Thursday, March 6, 2014

New Policy Approaches to Address Cyber Threats Impacting the Electric Grid

In February the Bipartisan Policy Center released a report focused on cybersecurity and the North American Electric grid.  At first I was worried that this report would be another collection of the same ol' ideas of leaning on the North American Electric Reliability Corporation (NERC) Critical Infrastructure Protection (CIP) standards as the panacea -- fortunately, this report is very good and really has some excellent ideas to help protect the electric grid from and during a cyber attack.

In a simple way I'd strongly suggest you skim this report if you are in any way/shape/form involved with electric grid cybersecurity defense, policy, funding or response.

The key areas of discussion in the report include:

  • The Existing Landscape for Electric Grid Cybersecurity Governance
  • Standards and Best Practices for Cybersecurity
  • Information Sharing
  • Responding to a Cyber Attack on the North American Electric Grid
  • Paying for Electric Grid Cybersecurity
The report is very refreshing and offers some new ideas on ways to defend the grid and respond to cyberattacks.  

One idea that has some merit is the concept of implementing an "Institute" similar to the Institute of Nuclear Power Operations (INPO) that would focus in continuous improvement of cybersecurity of the electric grid.  I sent the following email to one of the Advisory Board members supporting this idea.  In my email I observed:

The Institute of Nuclear Power Operations (INPO) was used as a model agency for oversight of the security of the grid.  I worked at INPO from 1986 to 1992 and when I left I was the Secretary of the Corporation and an evaluation Team Manager.  

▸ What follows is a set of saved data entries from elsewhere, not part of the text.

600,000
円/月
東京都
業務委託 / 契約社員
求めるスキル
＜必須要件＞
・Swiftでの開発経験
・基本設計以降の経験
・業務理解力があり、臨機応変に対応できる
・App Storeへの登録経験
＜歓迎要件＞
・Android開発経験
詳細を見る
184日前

Of note, the recently published Cybersecurity Framework (CSF) has an approach very similar to INPO's.  That is the CSF is "performance-based" rather than "compliance-based" which is an approach that INPO pursued.  INPO published a document entitled Performance Objectives and Criteria for Operating and Near-Term Operating Nuclear Plants that really focused on what would be viewed as optimal performance in particular areas (e.g., management, administration, operations, maintenance, etc.) with a collection of criteria that supported the performance objectives (similar to the CSF).  However, the process was not focused on compliance to the performance objectives but instead to how the plant truly performed.

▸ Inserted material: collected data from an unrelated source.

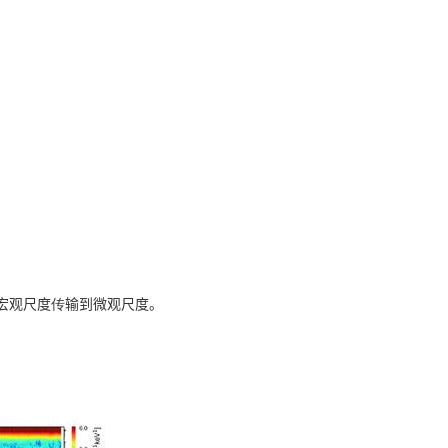
宏观尺度
传
输到微观尺度。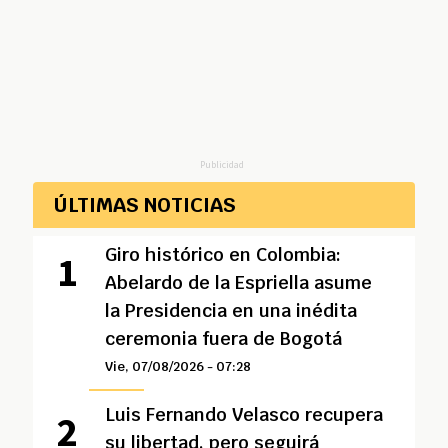
Publicidad
ÚLTIMAS NOTICIAS
Giro histórico en Colombia:
Abelardo de la Espriella asume
la Presidencia en una inédita
ceremonia fuera de Bogotá
Vie, 07/08/2026 - 07:28
Luis Fernando Velasco recupera
su libertad, pero seguirá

An example to demonstrate this approach would be relative to CIP-008, incident response.  The NERC approach to reviewing CIP-008 is to actually sight the utility's incident response procedure; however, they do not check to see that it actually is a workable, accurate document (i.e., are the phone numbers/email addresses accurate, can it truly be used as written, is it practiced, etc.).  On the other hand the INPO approach would be to view the document but with emphasis on watching the utility perform the incident response process and observe strengths, weaknesses, etc. and highlight areas needing improvement.

In other words the assessment was based on the true performance of the utility; not a simple view of its paperwork -- a serious flaw with the NERC approach (in my opinion).

I am very pleased with the tone, content and ideas put forth in this report and I look forward to the "new" dialogue that surfaces in this domain different from the old, stale ideas that really don't solve the problem for the entire electric grid from generator to transmission line to distribution system to the toaster in your home.

Again, compliments to the authors and advisory group on this report!